Le management d’une compagnie pétrolière varie selon le cadre juridique du pays hôte, selon sa taille dans le pays, selon sa culture d’entreprise, selon la marge de manœuvre octroyée par le siège international, selon les spécificités culturelles des personnels expatriés et locaux et selon le cycle de vie de ses opérations.

Le cadre juridique et les différents types de contrats

Le cadre juridique national est le facteur le plus important pour la décision d’opérer. Les deux contrats de base sont les accords de partage de production (en anglais Production Sharing Contract PSC) ou bien les accords d’opérations conjointes (Joint Operating Agreements, JOA). Au Gabon, certaines compagnies ont les deux types de contrat : des PSC/ en anciens contrats initiaux et des JOA / accords nouveaux entre compagnies.

Le JOA est un contrat entre une ou des compagnies pétrolières privées et la compagnie nationale du pays hôte. L’une des compagnies est désignée comme l’opérateur. Toutes partagent les coûts opérationnels, disposent séparément de leurs intérêts et sont soumises au payement d’impôts sur les bénéfices et de royalties.
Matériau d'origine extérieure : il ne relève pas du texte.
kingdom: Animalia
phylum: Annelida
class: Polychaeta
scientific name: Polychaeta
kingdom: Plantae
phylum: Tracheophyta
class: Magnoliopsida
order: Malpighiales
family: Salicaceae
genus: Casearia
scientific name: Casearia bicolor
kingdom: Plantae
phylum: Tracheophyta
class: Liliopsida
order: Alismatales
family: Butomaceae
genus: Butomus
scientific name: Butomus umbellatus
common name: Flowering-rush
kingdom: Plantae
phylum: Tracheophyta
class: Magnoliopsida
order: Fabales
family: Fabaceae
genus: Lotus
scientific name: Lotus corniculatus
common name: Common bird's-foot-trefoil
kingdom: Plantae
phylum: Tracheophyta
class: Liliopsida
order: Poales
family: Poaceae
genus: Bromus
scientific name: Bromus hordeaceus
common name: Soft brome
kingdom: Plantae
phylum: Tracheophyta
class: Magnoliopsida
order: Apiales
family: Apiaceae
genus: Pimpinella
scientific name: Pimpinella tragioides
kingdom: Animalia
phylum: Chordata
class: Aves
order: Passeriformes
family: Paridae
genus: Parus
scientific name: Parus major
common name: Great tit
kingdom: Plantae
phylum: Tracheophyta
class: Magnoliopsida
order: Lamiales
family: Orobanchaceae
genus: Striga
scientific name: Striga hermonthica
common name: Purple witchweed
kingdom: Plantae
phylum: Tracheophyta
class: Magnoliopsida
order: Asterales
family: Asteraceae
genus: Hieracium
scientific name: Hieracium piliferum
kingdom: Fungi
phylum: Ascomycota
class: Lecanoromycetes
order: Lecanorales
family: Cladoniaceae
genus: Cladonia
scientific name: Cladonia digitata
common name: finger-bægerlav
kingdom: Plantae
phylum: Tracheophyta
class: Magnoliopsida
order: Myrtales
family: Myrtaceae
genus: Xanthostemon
Ce système est préconisé par les pays à forte personnalité (Angola, Nigeria) et y manager est relativement difficile car les contraintes légales sont nombreuses et contraignantes, l’opérateur doit fréquemment rendre des comptes sur son exploitation par rapport aux délais impartis, et surtout sur la mise en œuvre de la règlementation minière. C’est un type de gestion sous pression. Cette mise en œuvre inclue les compétences opérationnelles pouvant être exercées dans la concession, les contrats octroyés, les conflits de droit en cas de chevauchement de zone, les opérations, les taxes et royalties, l’hygiène et la protection environnementale et enfin la responsabilité sociale…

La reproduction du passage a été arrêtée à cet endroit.